## WORK TO COMPLETE
Print the passage about Trent Lott's remark and dressing down as Encyclopedia Brown word for word, from start to finish.

## PAGE EXTRACT

[Start of section]

Second—and oh, I know, you already know, you Drudge-skimmer, you Marshall-mashee, you habitué of the Times. But allow me a simple pleasure, won’t you?

After a fiery speech by Mr. Thurmond at a campaign rally in Mississippi for Ronald Reagan in November 1980, Mr. Lott, then a congressman, told a crowd in Jackson, “You know, if we had elected this man 30 years ago, we wouldn’t be in the mess we are today.”

—Yes, this is hardly news for those who’ve been watching Lott and his associates for years. But the fact that outrage is sparking in some highly visible watchfires, that it’s starting to catch in wood we’d never thought would burn, that this man will be made to feel even if only a little still uncomfortable (or more; or more) for having profited so egregiously by winking and nudging at his own hate and fear—that’s news. Or at least some tasty schadenfreude.

Kid detectives. Also, how magic works. (Really.)

Jenn wasn’t feeling well, so I went to Johnzo and Victoria’s by myself. And since for a variety of reasons I wasn’t feeling like engaging in another round of sartorial combat with Mr. Snead (among them: I’d been painting a bathroom and trying to figure out how to build a wall all day; I didn’t feel like a tie; and anyway, I’d just worn my green three-piece to an office party the night before), I decided to dress down: jeans, white shirt, yellow sweater, black Chuck Taylors. Encyclopedia Brown, I decided, looking at myself in the mirror. Twenty years later, that is, and mumblety-mumble pounds heavier, and while I’d like to imagine ol’ Leroy’d grow up to look devilish in the right light with a dapper Van Dyke, the indications are not favorable. —Also, I don’t wear glasses.

[End of section]

## PROVIDED RECORDS
[Start of section]

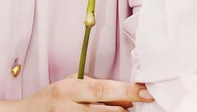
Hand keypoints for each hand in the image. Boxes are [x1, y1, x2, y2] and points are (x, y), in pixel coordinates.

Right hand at [16, 72, 153, 110]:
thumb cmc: (50, 100)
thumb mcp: (70, 86)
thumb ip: (94, 88)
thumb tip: (125, 97)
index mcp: (70, 89)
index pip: (103, 88)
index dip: (127, 90)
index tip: (146, 91)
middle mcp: (68, 106)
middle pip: (106, 111)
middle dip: (126, 109)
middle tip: (142, 104)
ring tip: (124, 111)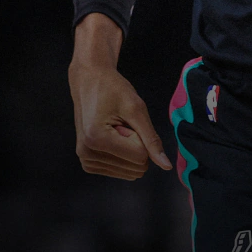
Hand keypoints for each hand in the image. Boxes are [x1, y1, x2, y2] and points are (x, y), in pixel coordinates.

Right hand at [69, 15, 170, 178]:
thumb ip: (151, 139)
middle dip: (135, 145)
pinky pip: (119, 170)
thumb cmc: (112, 89)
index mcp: (97, 139)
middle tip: (122, 124)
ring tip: (115, 128)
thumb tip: (166, 166)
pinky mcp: (88, 163)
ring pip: (128, 171)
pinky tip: (112, 136)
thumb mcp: (136, 109)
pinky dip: (122, 154)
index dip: (141, 137)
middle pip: (135, 167)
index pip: (140, 157)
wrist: (90, 80)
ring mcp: (86, 160)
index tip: (128, 120)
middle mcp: (87, 154)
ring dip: (128, 149)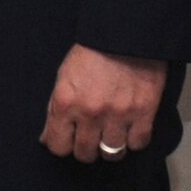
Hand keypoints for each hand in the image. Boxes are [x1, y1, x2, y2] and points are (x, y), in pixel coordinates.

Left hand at [39, 43, 166, 162]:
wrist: (124, 36)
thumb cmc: (92, 53)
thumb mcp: (63, 77)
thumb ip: (55, 108)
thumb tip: (47, 137)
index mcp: (66, 102)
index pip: (58, 145)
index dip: (61, 145)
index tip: (66, 141)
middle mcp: (90, 113)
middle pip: (85, 154)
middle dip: (84, 149)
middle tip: (88, 137)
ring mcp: (118, 116)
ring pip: (112, 154)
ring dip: (109, 148)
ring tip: (109, 135)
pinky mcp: (144, 114)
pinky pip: (137, 144)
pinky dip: (133, 140)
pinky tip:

[End of section]

## RESULT BELOW
Second—and oh, I know, you already know, you Drudge-skimmer, you Marshall-mashee, you habitué of the Times. But allow me a simple pleasure, won’t you?

After a fiery speech by Mr. Thurmond at a campaign rally in Mississippi for Ronald Reagan in November 1980, Mr. Lott, then a congressman, told a crowd in Jackson, “You know, if we had elected this man 30 years ago, we wouldn’t be in the mess we are today.”

—Yes, this is hardly news for those who’ve been watching Lott and his associates for years. But the fact that outrage is sparking in some highly visible watchfires, that it’s starting to catch in wood we’d never thought would burn, that this man will be made to feel even if only a little still uncomfortable (or more; or more) for having profited so egregiously by winking and nudging at his own hate and fear—that’s news. Or at least some tasty schadenfreude.

Kid detectives. Also, how magic works. (Really.)

Jenn wasn’t feeling well, so I went to Johnzo and Victoria’s by myself. And since for a variety of reasons I wasn’t feeling like engaging in another round of sartorial combat with Mr. Snead (among them: I’d been painting a bathroom and trying to figure out how to build a wall all day; I didn’t feel like a tie; and anyway, I’d just worn my green three-piece to an office party the night before), I decided to dress down: jeans, white shirt, yellow sweater, black Chuck Taylors. Encyclopedia Brown, I decided, looking at myself in the mirror. Twenty years later, that is, and mumblety-mumble pounds heavier, and while I’d like to imagine ol’ Leroy’d grow up to look devilish in the right light with a dapper Van Dyke, the indications are not favorable. —Also, I don’t wear glasses.